[WORK ITEM]: Write out the text of every item line by line, copying each character, line break and symbol without change.

Stored data entries
****
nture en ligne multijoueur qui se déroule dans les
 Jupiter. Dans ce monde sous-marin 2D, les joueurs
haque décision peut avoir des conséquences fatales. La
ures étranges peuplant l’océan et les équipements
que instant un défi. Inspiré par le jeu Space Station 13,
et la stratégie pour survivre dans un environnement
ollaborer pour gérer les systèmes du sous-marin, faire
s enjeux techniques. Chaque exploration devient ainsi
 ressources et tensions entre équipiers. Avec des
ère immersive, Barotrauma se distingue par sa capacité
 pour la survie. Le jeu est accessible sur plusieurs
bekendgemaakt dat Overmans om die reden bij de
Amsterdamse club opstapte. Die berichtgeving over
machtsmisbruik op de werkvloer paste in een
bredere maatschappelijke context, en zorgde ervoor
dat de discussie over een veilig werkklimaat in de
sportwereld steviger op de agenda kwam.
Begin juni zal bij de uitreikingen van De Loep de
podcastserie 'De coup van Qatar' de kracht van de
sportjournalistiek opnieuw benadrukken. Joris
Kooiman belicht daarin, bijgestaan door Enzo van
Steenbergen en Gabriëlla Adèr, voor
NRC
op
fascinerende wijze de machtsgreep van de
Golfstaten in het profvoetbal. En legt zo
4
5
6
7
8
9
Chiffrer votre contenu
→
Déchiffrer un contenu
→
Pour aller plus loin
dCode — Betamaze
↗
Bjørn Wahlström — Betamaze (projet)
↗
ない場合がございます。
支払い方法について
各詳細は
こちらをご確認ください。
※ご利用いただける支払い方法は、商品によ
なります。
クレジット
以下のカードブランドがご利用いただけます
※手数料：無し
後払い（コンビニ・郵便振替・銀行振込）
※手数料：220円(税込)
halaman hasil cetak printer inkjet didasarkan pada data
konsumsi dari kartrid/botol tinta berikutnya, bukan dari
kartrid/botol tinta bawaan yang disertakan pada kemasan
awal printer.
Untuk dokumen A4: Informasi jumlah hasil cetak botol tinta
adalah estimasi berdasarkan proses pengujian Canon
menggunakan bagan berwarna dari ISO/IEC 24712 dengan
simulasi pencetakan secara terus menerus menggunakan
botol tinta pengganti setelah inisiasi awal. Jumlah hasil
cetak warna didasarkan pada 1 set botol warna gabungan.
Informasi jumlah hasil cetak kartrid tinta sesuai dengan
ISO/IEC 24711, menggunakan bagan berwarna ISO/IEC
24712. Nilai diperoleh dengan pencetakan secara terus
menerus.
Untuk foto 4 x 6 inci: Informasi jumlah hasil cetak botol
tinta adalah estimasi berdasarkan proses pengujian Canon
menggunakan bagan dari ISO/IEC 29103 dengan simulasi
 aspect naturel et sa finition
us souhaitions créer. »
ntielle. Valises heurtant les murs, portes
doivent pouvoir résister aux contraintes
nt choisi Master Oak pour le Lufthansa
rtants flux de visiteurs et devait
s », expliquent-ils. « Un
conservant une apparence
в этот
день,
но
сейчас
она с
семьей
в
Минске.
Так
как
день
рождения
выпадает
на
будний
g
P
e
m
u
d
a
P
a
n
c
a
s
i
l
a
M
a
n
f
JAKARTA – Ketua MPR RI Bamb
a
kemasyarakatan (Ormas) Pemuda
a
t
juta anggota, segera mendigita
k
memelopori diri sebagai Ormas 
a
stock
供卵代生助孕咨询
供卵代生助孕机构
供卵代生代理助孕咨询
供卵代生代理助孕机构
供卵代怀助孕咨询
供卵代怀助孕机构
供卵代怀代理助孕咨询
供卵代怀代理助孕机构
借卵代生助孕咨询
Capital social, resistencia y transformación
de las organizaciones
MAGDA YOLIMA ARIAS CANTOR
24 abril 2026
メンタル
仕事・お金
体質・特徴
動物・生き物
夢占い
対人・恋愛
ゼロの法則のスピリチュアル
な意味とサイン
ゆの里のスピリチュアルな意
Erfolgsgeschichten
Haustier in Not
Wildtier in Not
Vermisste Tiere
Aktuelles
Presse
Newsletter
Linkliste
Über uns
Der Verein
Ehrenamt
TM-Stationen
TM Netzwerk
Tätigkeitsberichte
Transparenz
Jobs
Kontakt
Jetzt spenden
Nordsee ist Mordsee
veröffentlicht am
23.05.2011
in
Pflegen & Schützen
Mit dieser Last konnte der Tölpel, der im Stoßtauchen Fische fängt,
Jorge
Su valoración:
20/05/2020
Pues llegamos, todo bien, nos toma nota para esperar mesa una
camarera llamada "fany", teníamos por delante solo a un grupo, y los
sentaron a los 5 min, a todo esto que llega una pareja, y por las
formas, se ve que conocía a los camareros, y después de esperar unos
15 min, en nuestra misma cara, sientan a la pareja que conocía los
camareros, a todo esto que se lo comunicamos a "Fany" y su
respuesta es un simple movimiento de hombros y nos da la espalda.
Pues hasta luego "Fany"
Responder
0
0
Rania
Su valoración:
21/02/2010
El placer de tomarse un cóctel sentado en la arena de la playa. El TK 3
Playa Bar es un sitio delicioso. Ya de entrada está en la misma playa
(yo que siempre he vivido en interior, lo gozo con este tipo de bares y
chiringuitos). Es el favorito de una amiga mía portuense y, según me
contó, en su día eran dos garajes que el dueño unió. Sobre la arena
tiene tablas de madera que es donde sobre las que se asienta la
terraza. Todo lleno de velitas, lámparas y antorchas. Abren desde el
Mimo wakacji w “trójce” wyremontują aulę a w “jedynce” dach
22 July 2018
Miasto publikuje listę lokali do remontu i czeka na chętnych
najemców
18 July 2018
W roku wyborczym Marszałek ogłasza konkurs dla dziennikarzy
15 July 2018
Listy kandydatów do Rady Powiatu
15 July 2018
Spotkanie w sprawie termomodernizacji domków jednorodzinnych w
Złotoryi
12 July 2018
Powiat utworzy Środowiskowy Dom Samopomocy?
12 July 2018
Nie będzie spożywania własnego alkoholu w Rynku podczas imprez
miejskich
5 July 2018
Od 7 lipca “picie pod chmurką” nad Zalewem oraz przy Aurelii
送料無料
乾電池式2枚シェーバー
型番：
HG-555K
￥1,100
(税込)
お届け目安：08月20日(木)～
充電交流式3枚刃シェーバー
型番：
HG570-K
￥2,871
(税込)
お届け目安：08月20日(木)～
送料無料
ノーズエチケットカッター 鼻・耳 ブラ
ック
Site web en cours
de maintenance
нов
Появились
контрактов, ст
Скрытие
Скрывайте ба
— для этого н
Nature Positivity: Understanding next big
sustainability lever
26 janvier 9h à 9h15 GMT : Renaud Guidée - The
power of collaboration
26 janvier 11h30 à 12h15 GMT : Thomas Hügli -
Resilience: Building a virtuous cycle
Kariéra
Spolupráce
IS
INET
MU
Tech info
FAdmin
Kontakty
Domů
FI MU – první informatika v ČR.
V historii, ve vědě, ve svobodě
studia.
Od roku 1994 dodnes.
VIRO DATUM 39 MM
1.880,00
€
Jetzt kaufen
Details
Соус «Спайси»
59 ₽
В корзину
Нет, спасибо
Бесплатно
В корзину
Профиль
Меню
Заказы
****
[TASK OUTPUT]:
nture en ligne multijoueur qui se déroule dans les
 Jupiter. Dans ce monde sous-marin 2D, les joueurs
haque décision peut avoir des conséquences fatales. La
ures étranges peuplant l’océan et les équipements
que instant un défi. Inspiré par le jeu Space Station 13,
et la stratégie pour survivre dans un environnement
ollaborer pour gérer les systèmes du sous-marin, faire
s enjeux techniques. Chaque exploration devient ainsi
 ressources et tensions entre équipiers. Avec des
ère immersive, Barotrauma se distingue par sa capacité
 pour la survie. Le jeu est accessible sur plusieurs
bekendgemaakt dat Overmans om die reden bij de
Amsterdamse club opstapte. Die berichtgeving over
machtsmisbruik op de werkvloer paste in een
bredere maatschappelijke context, en zorgde ervoor
dat de discussie over een veilig werkklimaat in de
sportwereld steviger op de agenda kwam.
Begin juni zal bij de uitreikingen van De Loep de
podcastserie 'De coup van Qatar' de kracht van de
sportjournalistiek opnieuw benadrukken. Joris
Kooiman belicht daarin, bijgestaan door Enzo van
Steenbergen en Gabriëlla Adèr, voor
NRC
op
fascinerende wijze de machtsgreep van de
Golfstaten in het profvoetbal. En legt zo
4
5
6
7
8
9
Chiffrer votre contenu
→
Déchiffrer un contenu
→
Pour aller plus loin
dCode — Betamaze
↗
Bjørn Wahlström — Betamaze (projet)
↗
ない場合がございます。
支払い方法について
各詳細は
こちらをご確認ください。
※ご利用いただける支払い方法は、商品によ
なります。
クレジット
以下のカードブランドがご利用いただけます
※手数料：無し
後払い（コンビニ・郵便振替・銀行振込）
※手数料：220円(税込)
halaman hasil cetak printer inkjet didasarkan pada data
konsumsi dari kartrid/botol tinta berikutnya, bukan dari
kartrid/botol tinta bawaan yang disertakan pada kemasan
awal printer.
Untuk dokumen A4: Informasi jumlah hasil cetak botol tinta
adalah estimasi berdasarkan proses pengujian Canon
menggunakan bagan berwarna dari ISO/IEC 24712 dengan
simulasi pencetakan secara terus menerus menggunakan
botol tinta pengganti setelah inisiasi awal. Jumlah hasil
cetak warna didasarkan pada 1 set botol warna gabungan.
Informasi jumlah hasil cetak kartrid tinta sesuai dengan
ISO/IEC 24711, menggunakan bagan berwarna ISO/IEC
24712. Nilai diperoleh dengan pencetakan secara terus
menerus.
Untuk foto 4 x 6 inci: Informasi jumlah hasil cetak botol
tinta adalah estimasi berdasarkan proses pengujian Canon
menggunakan bagan dari ISO/IEC 29103 dengan simulasi
 aspect naturel et sa finition
us souhaitions créer. »
ntielle. Valises heurtant les murs, portes
doivent pouvoir résister aux contraintes
nt choisi Master Oak pour le Lufthansa
rtants flux de visiteurs et devait
s », expliquent-ils. « Un
conservant une apparence
в этот
день,
но
сейчас
она с
семьей
в
Минске.
Так
как
день
рождения
выпадает
на
будний
g
P
e
m
u
d
a
P
a
n
c
a
s
i
l
a
M
a
n
f
JAKARTA – Ketua MPR RI Bamb
a
kemasyarakatan (Ormas) Pemuda
a
t
juta anggota, segera mendigita
k
memelopori diri sebagai Ormas 
a
stock
供卵代生助孕咨询
供卵代生助孕机构
供卵代生代理助孕咨询
供卵代生代理助孕机构
供卵代怀助孕咨询
供卵代怀助孕机构
供卵代怀代理助孕咨询
供卵代怀代理助孕机构
借卵代生助孕咨询
Capital social, resistencia y transformación
de las organizaciones
MAGDA YOLIMA ARIAS CANTOR
24 abril 2026
メンタル
仕事・お金
体質・特徴
動物・生き物
夢占い
対人・恋愛
ゼロの法則のスピリチュアル
な意味とサイン
ゆの里のスピリチュアルな意
Erfolgsgeschichten
Haustier in Not
Wildtier in Not
Vermisste Tiere
Aktuelles
Presse
Newsletter
Linkliste
Über uns
Der Verein
Ehrenamt
TM-Stationen
TM Netzwerk
Tätigkeitsberichte
Transparenz
Jobs
Kontakt
Jetzt spenden
Nordsee ist Mordsee
veröffentlicht am
23.05.2011
in
Pflegen & Schützen
Mit dieser Last konnte der Tölpel, der im Stoßtauchen Fische fängt,
Jorge
Su valoración:
20/05/2020
Pues llegamos, todo bien, nos toma nota para esperar mesa una
camarera llamada "fany", teníamos por delante solo a un grupo, y los
sentaron a los 5 min, a todo esto que llega una pareja, y por las
formas, se ve que conocía a los camareros, y después de esperar unos
15 min, en nuestra misma cara, sientan a la pareja que conocía los
camareros, a todo esto que se lo comunicamos a "Fany" y su
respuesta es un simple movimiento de hombros y nos da la espalda.
Pues hasta luego "Fany"
Responder
0
0
Rania
Su valoración:
21/02/2010
El placer de tomarse un cóctel sentado en la arena de la playa. El TK 3
Playa Bar es un sitio delicioso. Ya de entrada está en la misma playa
(yo que siempre he vivido en interior, lo gozo con este tipo de bares y
chiringuitos). Es el favorito de una amiga mía portuense y, según me
contó, en su día eran dos garajes que el dueño unió. Sobre la arena
tiene tablas de madera que es donde sobre las que se asienta la
terraza. Todo lleno de velitas, lámparas y antorchas. Abren desde el
Mimo wakacji w “trójce” wyremontują aulę a w “jedynce” dach
22 July 2018
Miasto publikuje listę lokali do remontu i czeka na chętnych
najemców
18 July 2018
W roku wyborczym Marszałek ogłasza konkurs dla dziennikarzy
15 July 2018
Listy kandydatów do Rady Powiatu
15 July 2018
Spotkanie w sprawie termomodernizacji domków jednorodzinnych w
Złotoryi
12 July 2018
Powiat utworzy Środowiskowy Dom Samopomocy?
12 July 2018
Nie będzie spożywania własnego alkoholu w Rynku podczas imprez
miejskich
5 July 2018
Od 7 lipca “picie pod chmurką” nad Zalewem oraz przy Aurelii
送料無料
乾電池式2枚シェーバー
型番：
HG-555K
￥1,100
(税込)
お届け目安：08月20日(木)～
充電交流式3枚刃シェーバー
型番：
HG570-K
￥2,871
(税込)
お届け目安：08月20日(木)～
送料無料
ノーズエチケットカッター 鼻・耳 ブラ
ック
Site web en cours
de maintenance
нов
Появились
контрактов, ст
Скрытие
Скрывайте ба
— для этого н
Nature Positivity: Understanding next big
sustainability lever
26 janvier 9h à 9h15 GMT : Renaud Guidée - The
power of collaboration
26 janvier 11h30 à 12h15 GMT : Thomas Hügli -
Resilience: Building a virtuous cycle
Kariéra
Spolupráce
IS
INET
MU
Tech info
FAdmin
Kontakty
Domů
FI MU – první informatika v ČR.
V historii, ve vědě, ve svobodě
studia.
Od roku 1994 dodnes.
VIRO DATUM 39 MM
1.880,00
€
Jetzt kaufen
Details
Соус «Спайси»
59 ₽
В корзину
Нет, спасибо
Бесплатно
В корзину
Профиль
Меню
Заказы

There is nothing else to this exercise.